*課題の要件*.
(a) 分散システムに関する文章のうち、「Application Level Ack」という語句を含むところから始まり「プロセスに一切通知はない)。」で終わる部分を、一字も変えずにそのまま返すこと。
(b) 分散システムに関する文章に登場するTCPのパケット種別の名称(SYNなど)をすべて挙げること。
(c) 分散システムに関する文章の最後の文に続けて、その先を書き足すこと。

*抜粋テキスト*.
□ □ □ □ □ □ □
Software Transactional Memo

STM関係のことをメモっていこうと思います。

分散プログラミングモデルおよびデザインパターンの考察 その4

引き続き分散システムのデザインパターンの話をしていく。例によって適切な名前を見つけられなかった場合にはその場で適当に名づけているので、ここに書いてある名称が技術レベルでの正式名称だとは思わず、正式名称を見つけたらそっとコメント欄で教えてください。

Application Level Ack

リクエストを受け取った際にAcknowledgment(Ack) を返却するのは重要であるというのは異論の余地はない。だが、どのレベルで返却すべきかというのはデザインスペースの一部である。

ご存知の通り、TCPはそもそもSYN → SYN-ACK →ACKの3方向ハンドシェイクを行い、それぞれの通信ペイロードにシーケンス番号を付けて送達を確認している。SO_LINGERを使えばclose時に未送信パケットが残っていればそれを送り終わるまでclose()をブロッキングする事もできる。TCPトランスポート層で送達確認をしてくれるので、write(2)が正常に戻り値を返せば送信が完了したと思ってしまいがちだ。しかし、分散システムの世界はもう少し複雑である。

この思い込みを崩す反例は例えばこのようなパターンがある。

  1. クライアントはconnectionの為にSYNパケットを投げつける。
  2. さらにSYN-ACKが帰ってくると楽観的に仮定し高速化のためTCPペイロードを含んだパケットまで投げつける。
  3. サーバは別の理由でそもそも高負荷が掛かっているが、最終的にはOSのレベルでSYN-ACKとペイロードに対してACKを返す(この時点でサーバプロセスに一切通知はない)。
  4. クライアントは全ての送信データにACKが返ってきたので円満にコネクションを切断するためFINパケットを投げつける
  5. サーバのOSはサーバのプロセスがaccept()するのを待っているが、異常に時間がかかってacceptに辿り着く前にOSが諦めてバッファを捨て、FINパケットを投げてきたコネクションに向かってRSTを投げる(無意味)
  6. 最終的に、クライアント側は「正常にデータを送信しACKを得た」と確信し、サーバ側はOSレベルでは通信を検知したがサーバプロセスには通信を試みられた痕跡すら残らない。

という最悪の状態が起こりうる。出典は以下のサイト。
□ □ □ □ □ □ □
*保存データ*.
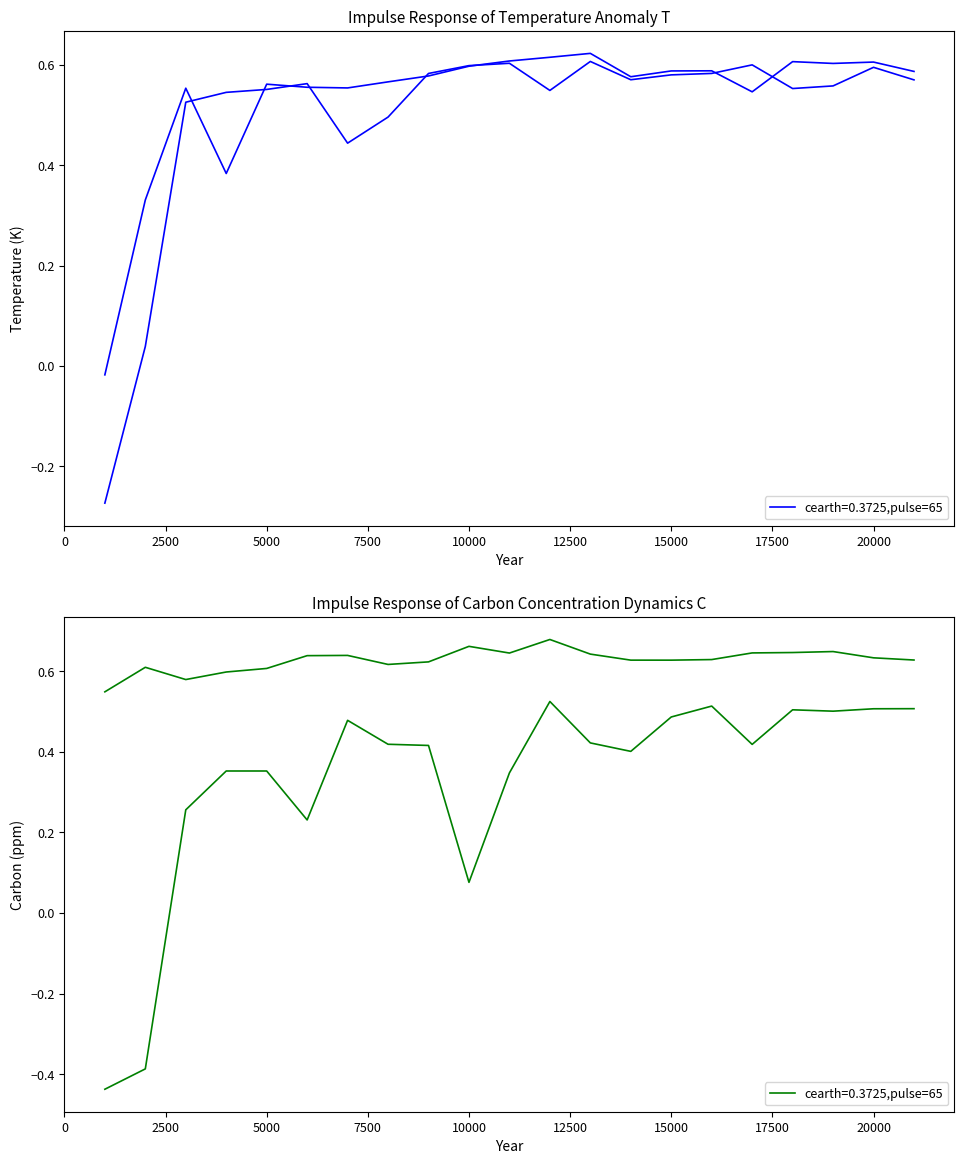

Which series has the largest total across all categories?

left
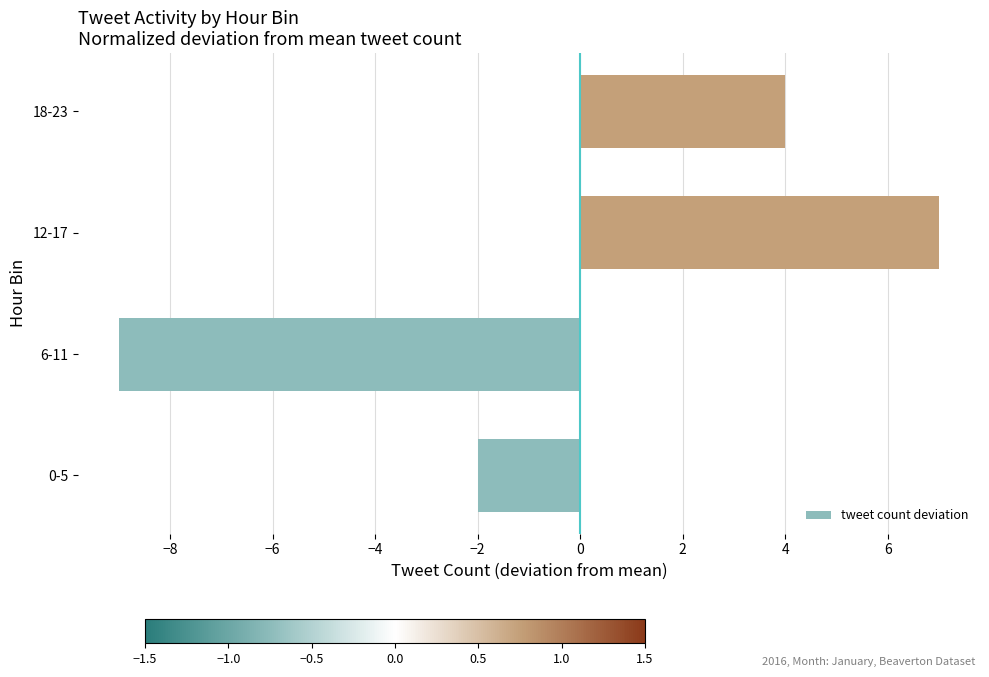

What is the difference between the maximum and minimum values?

16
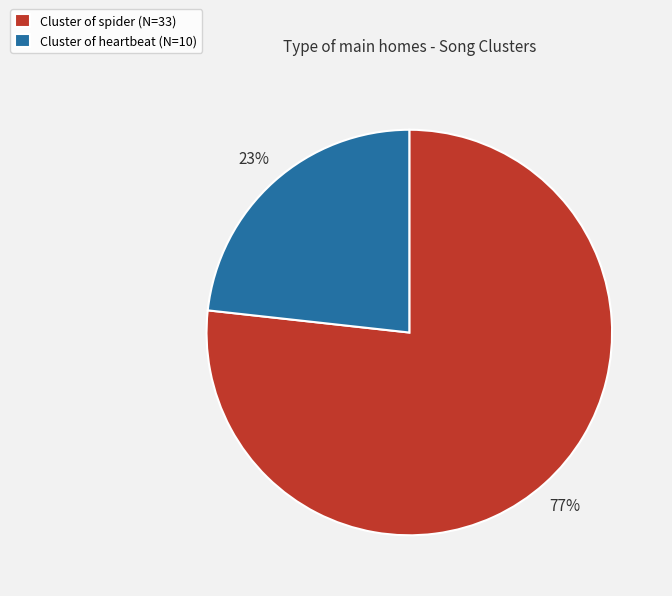

Which category accounts for the majority?

Cluster of spider (N=33)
□ □ □ □ □ □ □
*解答一覧*.
(a)
Application Level Ack

リクエストを受け取った際にAcknowledgment(Ack) を返却するのは重要であるというのは異論の余地はない。だが、どのレベルで返却すべきかというのはデザインスペースの一部である。

ご存知の通り、TCPはそもそもSYN → SYN-ACK →ACKの3方向ハンドシェイクを行い、それぞれの通信ペイロードにシーケンス番号を付けて送達を確認している。SO_LINGERを使えばclose時に未送信パケットが残っていればそれを送り終わるまでclose()をブロッキングする事もできる。TCPトランスポート層で送達確認をしてくれるので、write(2)が正常に戻り値を返せば送信が完了したと思ってしまいがちだ。しかし、分散システムの世界はもう少し複雑である。

この思い込みを崩す反例は例えばこのようなパターンがある。

  1. クライアントはconnectionの為にSYNパケットを投げつける。
  2. さらにSYN-ACKが帰ってくると楽観的に仮定し高速化のためTCPペイロードを含んだパケットまで投げつける。
  3. サーバは別の理由でそもそも高負荷が掛かっているが、最終的にはOSのレベルでSYN-ACKとペイロードに対してACKを返す(この時点でサーバプロセスに一切通知はない)。

(b) SYN、SYN-ACK、ACK、FIN、RST

(c)
TCP is UNreliable | Cliff Click's Blog

OSが勝手にacceptを諦めてタイムアウトするのは一見無責任に見えるが、おそらくDDoS対策であろうとされている。このサイトやここからのリンクにも対策方法はまとめられており「SO_LINGERでは解決しない」「SIOCOUTQというLinux特有の機能で対症療法的に解決可能だが移植性は低い」「カーネルの設定を弄る事で調整可能だがいつもカーネルレベルでチューニングができるとは限らない」「ユーザレベルでAckをしろ」という結論になっている。TCPが保証するのはOSのレイヤーまでの送達であり、プロセスのレイヤーまでパケットが届けられた確信を常に持ちたいのであればユーザレベルでAckするのが一番である。

実地で使われている例で言うと、MQTTプロトコルTCPを使ってその上に組まれたプロトコルであるが、MQTTはAckを返す。これはTCPのレイヤーで送達したことではなく、MQTTのレイヤーまで届いた事を明示的に保証するための設計である。MQTTはIBM発のプロトコルであり、おそらく分散システムの専門家が設計したのだと思う。同様にHTTPのAPIを設計する際も、通信できている限りは必ず何らかの値を返す事が慣例である。これはユーザレベルAckが充分浸透している事の証左だが、オレオレプロトコルを設計する際にはこの基本を忘れてしまう事もある。

他に実地で使われている例でいうと、分散機械学習フレームワークであるH2Oなんかは良い例だ。

www.h2o.ai

これは上のTCPの議論のURLで対象とされていたシステムである。面白いことに「リクエスト等の小さなパケットはUDP+ユーザレベルの送達確認」「大容量データのバルク転送にはTCP」という面白い使い分けをしている。前者はどの道TCPを使っても送達確認を実施するし、分散システムは通信内容や通信相手が消失しても適切に再送する必要があるのでTCPでも同様のユーザレベルスタックを構築する事になるし、それならUDPの方が遅延やFast Start的な特性にて優れているから。後者は大規模データをUDPで送るとラック内の通信帯域をむやみに消費してしまう事からTCPのSlow Startな特性を活かすためと説明していた。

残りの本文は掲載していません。